La Veronal – Voronia review at Sadler’s Wells, London – ‘extraordinary dancers’
It opens with the cast vacuuming the stage. But things turn nasty pretty quickly after that. This might have been subtitled: Journey to the Centre of the Soul. The title refers to the deepest cave on the planet – Krubera Voronia in the Caucasus – portrayed as an anteroom to hell.
Figures in black and white emerge in front of a long, low, grey curtain and twitch and contort through a kind of mutated body-popping. Short volleys of clapping hands or slapped hips evoke images of chittering insects, satanic cockroaches moving back and forth across the stage. The rear curtains part to reveal various mini-scenes, like the dream surgery in an operating theatre or a boy trapped like a fly in a Perspex box until they open on elevator doors through which a table emerges, set for a banquet. Gnomic, gnostic sentences appear in surtitles above the stage which turn out to be snatches of St Augustine.
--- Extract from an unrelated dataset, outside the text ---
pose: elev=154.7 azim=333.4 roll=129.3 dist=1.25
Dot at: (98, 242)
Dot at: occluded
As the twisting, cavorting bodies move or sit rigid around the table, the scene resembles The Last Supper crossed with The Mad Hatter's Tea Party, particularly when one man turns discreetly into a polar bear.
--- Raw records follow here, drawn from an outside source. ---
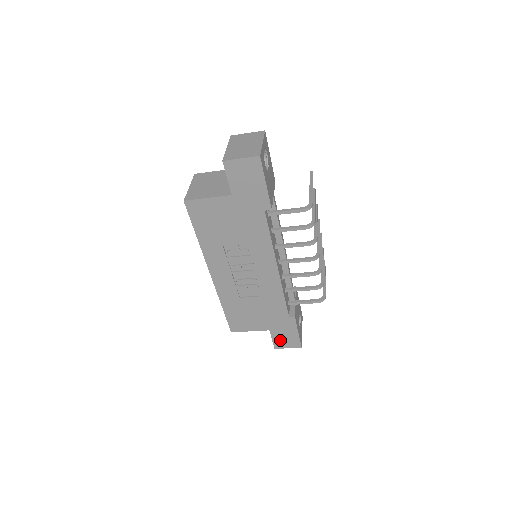
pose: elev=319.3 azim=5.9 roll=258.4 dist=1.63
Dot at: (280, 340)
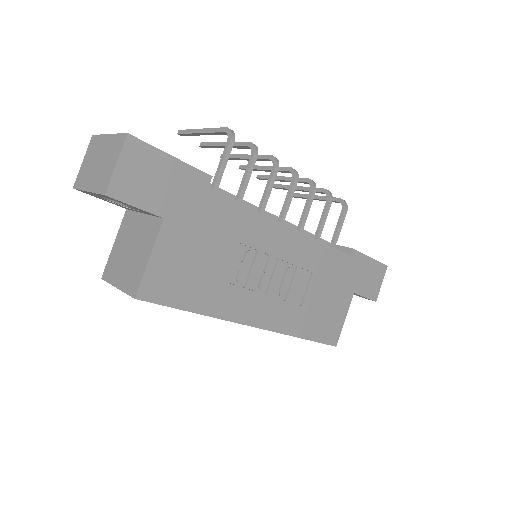
Dot at: (369, 288)
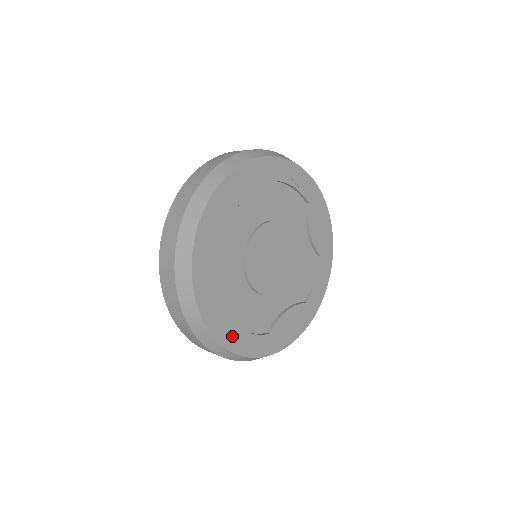
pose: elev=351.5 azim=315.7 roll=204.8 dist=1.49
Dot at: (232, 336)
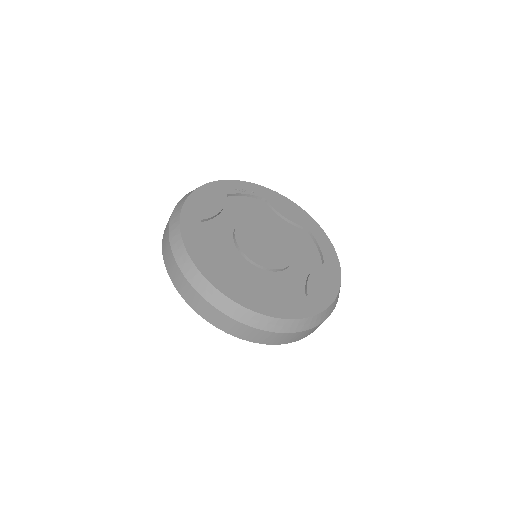
Dot at: (273, 307)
With a soundtrack mashed up of urgent, throbbing electronica, whispered voices and tranches of classical music, the effect is continuously unsettling; the lighting is cold and unforgiving, even illuminating (or interrogating) the audience towards the end.
The dancers are extraordinary, pulling, snapping and stretching themselves into grotesque positions and somehow achieving a vision of distorted Goya-like beauty. Imagine a fantasy collaboration between Wayne McGregor, Jean-Paul Sartre and Luis Bunuel and you are halfway there.
It sags in the middle when a girl appears to succumb to an unknown fear and wails tiresomely around the table, and it might benefit from a trim and an infusion of humour to lighten the intensity. At least the polar bear got a laugh.